An initial challenge involved familiarizing pharmacists with the electronic sign-off feature for the repackaging machine. Pharmacists were used to completing a manual sign-off process; however, with the new repackaging software, pharmacists must manually review the product and then electronically sign-off using the software. After being educated on the correct method, pharmacists quickly became comfortable with the new method. If a pharmacist does not sign off in a timely manner, a technician will initiate contact to remind them to verify the unit dose products through the software.
Annual maintenance, including physically checking the wheels and cleaning the plates, is required for the unit dose packaging machine. At Cape Cod Health we perform this maintenance ourselves, but the vendor will send a representative out to our facility to complete the annual maintenance if requested. In addition, the vendor provides a customer service phone line to assist with troubleshooting. These ongoing support efforts should accompany the implementation of any repackaging system.
The repackaging machine’s software and bar coding capabilities help ensure the safety and accuracy of the medications we provide to our patients. Establishing and maintaining an in-house repackaging process has allowed our pharmacy to be self-sufficient with greater control over the unit-dose medication provision processes. This strategy allows us to be confident that patients receive accurate, high quality medications in a timely manner.
As the market for medications continues to change and the number of medications available in bar coded unit dose continues to fluctuate, each organization must develop a unique strategy for their acquisitions.
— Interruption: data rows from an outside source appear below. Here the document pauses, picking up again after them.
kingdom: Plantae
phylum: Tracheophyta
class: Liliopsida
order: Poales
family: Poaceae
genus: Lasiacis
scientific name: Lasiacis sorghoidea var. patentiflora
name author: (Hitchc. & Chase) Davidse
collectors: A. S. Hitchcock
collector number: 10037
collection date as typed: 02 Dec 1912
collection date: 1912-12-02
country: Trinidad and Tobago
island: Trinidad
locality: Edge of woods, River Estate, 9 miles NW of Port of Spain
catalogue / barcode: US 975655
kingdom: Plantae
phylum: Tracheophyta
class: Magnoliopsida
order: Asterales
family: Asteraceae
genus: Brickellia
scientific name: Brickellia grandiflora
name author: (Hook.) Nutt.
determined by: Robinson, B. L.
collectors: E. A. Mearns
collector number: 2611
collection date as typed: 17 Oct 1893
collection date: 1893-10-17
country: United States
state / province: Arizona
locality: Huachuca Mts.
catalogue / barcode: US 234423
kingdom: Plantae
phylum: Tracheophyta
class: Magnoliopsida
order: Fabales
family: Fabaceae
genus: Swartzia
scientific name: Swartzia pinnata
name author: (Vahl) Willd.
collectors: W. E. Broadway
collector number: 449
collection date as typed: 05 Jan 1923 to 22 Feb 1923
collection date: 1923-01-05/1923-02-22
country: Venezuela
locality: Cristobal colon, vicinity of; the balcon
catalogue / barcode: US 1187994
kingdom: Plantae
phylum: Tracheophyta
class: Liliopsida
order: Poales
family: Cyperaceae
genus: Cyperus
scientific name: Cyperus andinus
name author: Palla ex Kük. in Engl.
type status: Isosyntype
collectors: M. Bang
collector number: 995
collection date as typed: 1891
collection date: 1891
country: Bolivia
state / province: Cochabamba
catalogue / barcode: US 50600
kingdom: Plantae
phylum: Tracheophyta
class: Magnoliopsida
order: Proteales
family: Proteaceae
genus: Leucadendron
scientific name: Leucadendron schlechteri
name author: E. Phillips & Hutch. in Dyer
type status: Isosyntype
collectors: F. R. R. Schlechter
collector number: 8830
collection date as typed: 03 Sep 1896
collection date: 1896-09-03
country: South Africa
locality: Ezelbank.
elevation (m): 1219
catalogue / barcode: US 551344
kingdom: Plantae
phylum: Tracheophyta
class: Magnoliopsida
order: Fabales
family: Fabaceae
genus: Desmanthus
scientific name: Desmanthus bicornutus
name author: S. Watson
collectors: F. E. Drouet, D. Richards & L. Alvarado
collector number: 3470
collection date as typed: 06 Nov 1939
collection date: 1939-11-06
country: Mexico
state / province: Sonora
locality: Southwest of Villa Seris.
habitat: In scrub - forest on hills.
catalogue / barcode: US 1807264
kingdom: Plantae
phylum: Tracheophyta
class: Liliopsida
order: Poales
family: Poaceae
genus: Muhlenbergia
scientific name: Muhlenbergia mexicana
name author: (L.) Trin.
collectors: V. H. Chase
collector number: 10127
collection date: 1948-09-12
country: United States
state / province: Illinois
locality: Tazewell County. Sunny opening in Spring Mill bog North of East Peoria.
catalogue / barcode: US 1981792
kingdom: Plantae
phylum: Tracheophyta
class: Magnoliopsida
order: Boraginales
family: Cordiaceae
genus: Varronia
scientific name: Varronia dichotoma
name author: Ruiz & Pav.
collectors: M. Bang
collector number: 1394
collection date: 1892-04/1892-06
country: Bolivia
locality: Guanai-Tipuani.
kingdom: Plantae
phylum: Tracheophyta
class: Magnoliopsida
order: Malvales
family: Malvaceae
In today’s hospital pharmacy environment, employing a combination of packaging strategies is often necessary. Purchasing medications in bar coded unit of use, utilizing in-house repackaging machines with bar code scanning, and implementing a manual repackaging system has been a successful combination for our facility.
Oeiyin Yuen, BS, CPhT, manager of hospital pharmacy support staff at Cape Cod Healthcare in Hyannis, MA, received her BS in Toxicology from Northeastern in Boston.